## Exercise text
══════════

/*--------------------------------------------------------------------------
 Approximate TSP solvers.
 See p.363, "Discrete Optimization Algorithms," Maciej Syslo, Prentice-Hall
--------------------------------------------------------------------------*/
static char SCCSID[] = "@(#)tsp.c	1.1 5/20/92";

#include <stdio.h>
#include <assert.h>
#include <stdlib.h>
#include <values.h>
#include <math.h>

#ifdef ARRAYTEST
/* see pg. 367, Syslo */
#define DIST(a,b) DISTa[a][b]
#define BIG 0	/* book is wrong */
static int DISTa[6][6] = {
	{BIG,	3,	93,	13,	33,	9},
	{4,	BIG,	77,	42,	21,	16},
	{45,	17,	BIG,	36,	16,	28},
	{39,	90,	80,	BIG,	56,	7},
	{28,	46,	88,	33,	BIG,	25},
	{3,	88,	18,	46,	92,	BIG}};
#else
/* warning: this macro cannot be called twice in the same arithmetic
 * expression
 */
static int dx, dy;
#define DIST(a,b) \
    (dx=(x[a]-x[b]),dy=(y[a]-y[b]),(int)(0.5+sqrt((double)(dx*dx+dy*dy))))

#endif

/*--------------------------------------------------------------------------
 Approximate solver using the Farthest Insertion heuristic. 
 Returns total distance of one-way trip generated by deleting
 longest edge of cycle.
 If nih is TRUE, uses Nearest Insertion heuristic instead.

══════════

## Work instructions
Return the TSP solver code above unchanged, from the opening comment line to the last line shown.

══════════

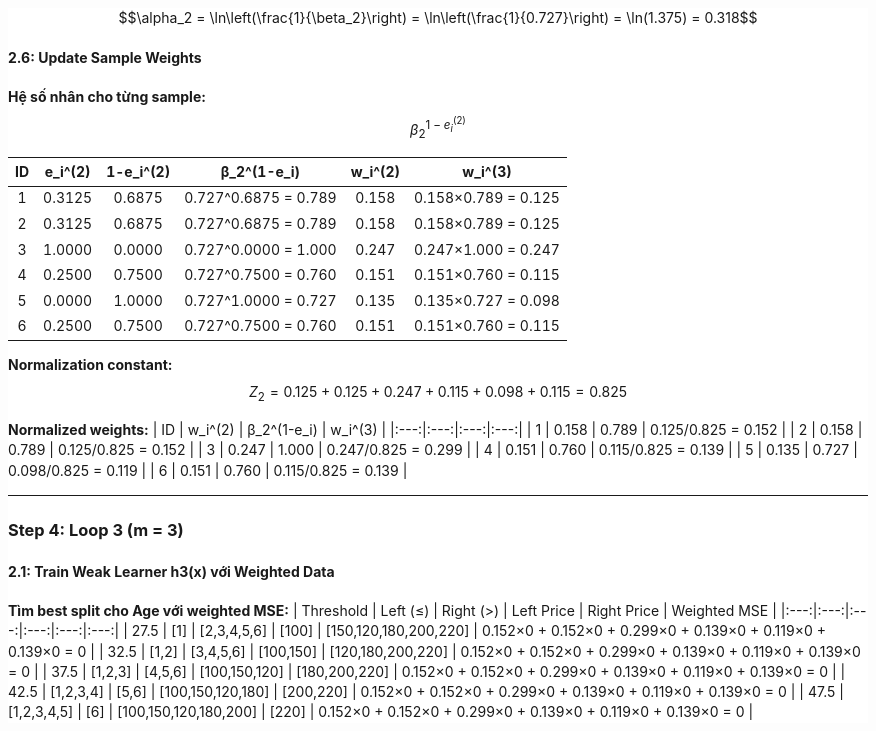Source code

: $$\alpha_2 = \ln\left(\frac{1}{\beta_2}\right) = \ln\left(\frac{1}{0.727}\right) = \ln(1.375) = 0.318$$

#### **2.6: Update Sample Weights**

**Hệ số nhân cho từng sample:**
$$\beta_2^{1-e_i^{(2)}}$$

| ID | e_i^(2) | 1-e_i^(2) | β_2^(1-e_i) | w_i^(2) | w_i^(3) |
|:---:|:---:|:---:|:---:|:---:|:---:|
| 1 | 0.3125 | 0.6875 | 0.727^0.6875 = 0.789 | 0.158 | 0.158×0.789 = 0.125 |
| 2 | 0.3125 | 0.6875 | 0.727^0.6875 = 0.789 | 0.158 | 0.158×0.789 = 0.125 |
| 3 | 1.0000 | 0.0000 | 0.727^0.0000 = 1.000 | 0.247 | 0.247×1.000 = 0.247 |
| 4 | 0.2500 | 0.7500 | 0.727^0.7500 = 0.760 | 0.151 | 0.151×0.760 = 0.115 |
| 5 | 0.0000 | 1.0000 | 0.727^1.0000 = 0.727 | 0.135 | 0.135×0.727 = 0.098 |
| 6 | 0.2500 | 0.7500 | 0.727^0.7500 = 0.760 | 0.151 | 0.151×0.760 = 0.115 |

**Normalization constant:**
$$Z_2 = 0.125 + 0.125 + 0.247 + 0.115 + 0.098 + 0.115 = 0.825$$

**Normalized weights:**
| ID | w_i^(2) | β_2^(1-e_i) | w_i^(3) |
|:---:|:---:|:---:|:---:|
| 1 | 0.158 | 0.789 | 0.125/0.825 = 0.152 |
| 2 | 0.158 | 0.789 | 0.125/0.825 = 0.152 |
| 3 | 0.247 | 1.000 | 0.247/0.825 = 0.299 |
| 4 | 0.151 | 0.760 | 0.115/0.825 = 0.139 |
| 5 | 0.135 | 0.727 | 0.098/0.825 = 0.119 |
| 6 | 0.151 | 0.760 | 0.115/0.825 = 0.139 |

---

### **Step 4: Loop 3 (m = 3)**

#### **2.1: Train Weak Learner h3(x) với Weighted Data**

**Tìm best split cho Age với weighted MSE:**
| Threshold | Left (≤) | Right (>) | Left Price | Right Price | Weighted MSE |
|:---:|:---:|:---:|:---:|:---:|:---:|
| 27.5 | [1] | [2,3,4,5,6] | [100] | [150,120,180,200,220] | 0.152×0 + 0.152×0 + 0.299×0 + 0.139×0 + 0.119×0 + 0.139×0 = 0 |
| 32.5 | [1,2] | [3,4,5,6] | [100,150] | [120,180,200,220] | 0.152×0 + 0.152×0 + 0.299×0 + 0.139×0 + 0.119×0 + 0.139×0 = 0 |
| 37.5 | [1,2,3] | [4,5,6] | [100,150,120] | [180,200,220] | 0.152×0 + 0.152×0 + 0.299×0 + 0.139×0 + 0.119×0 + 0.139×0 = 0 |
| 42.5 | [1,2,3,4] | [5,6] | [100,150,120,180] | [200,220] | 0.152×0 + 0.152×0 + 0.299×0 + 0.139×0 + 0.119×0 + 0.139×0 = 0 |
| 47.5 | [1,2,3,4,5] | [6] | [100,150,120,180,200] | [220] | 0.152×0 + 0.152×0 + 0.299×0 + 0.139×0 + 0.119×0 + 0.139×0 = 0 |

══════════

## Answer below
/*--------------------------------------------------------------------------
 Approximate TSP solvers.
 See p.363, "Discrete Optimization Algorithms," Maciej Syslo, Prentice-Hall
--------------------------------------------------------------------------*/
static char SCCSID[] = "@(#)tsp.c	1.1 5/20/92";

#include <stdio.h>
#include <assert.h>
#include <stdlib.h>
#include <values.h>
#include <math.h>

#ifdef ARRAYTEST
/* see pg. 367, Syslo */
#define DIST(a,b) DISTa[a][b]
#define BIG 0	/* book is wrong */
static int DISTa[6][6] = {
	{BIG,	3,	93,	13,	33,	9},
	{4,	BIG,	77,	42,	21,	16},
	{45,	17,	BIG,	36,	16,	28},
	{39,	90,	80,	BIG,	56,	7},
	{28,	46,	88,	33,	BIG,	25},
	{3,	88,	18,	46,	92,	BIG}};
#else
/* warning: this macro cannot be called twice in the same arithmetic
 * expression
 */
static int dx, dy;
#define DIST(a,b) \
    (dx=(x[a]-x[b]),dy=(y[a]-y[b]),(int)(0.5+sqrt((double)(dx*dx+dy*dy))))

#endif

/*--------------------------------------------------------------------------
 Approximate solver using the Farthest Insertion heuristic. 
 Returns total distance of one-way trip generated by deleting
 longest edge of cycle.
 If nih is TRUE, uses Nearest Insertion heuristic instead.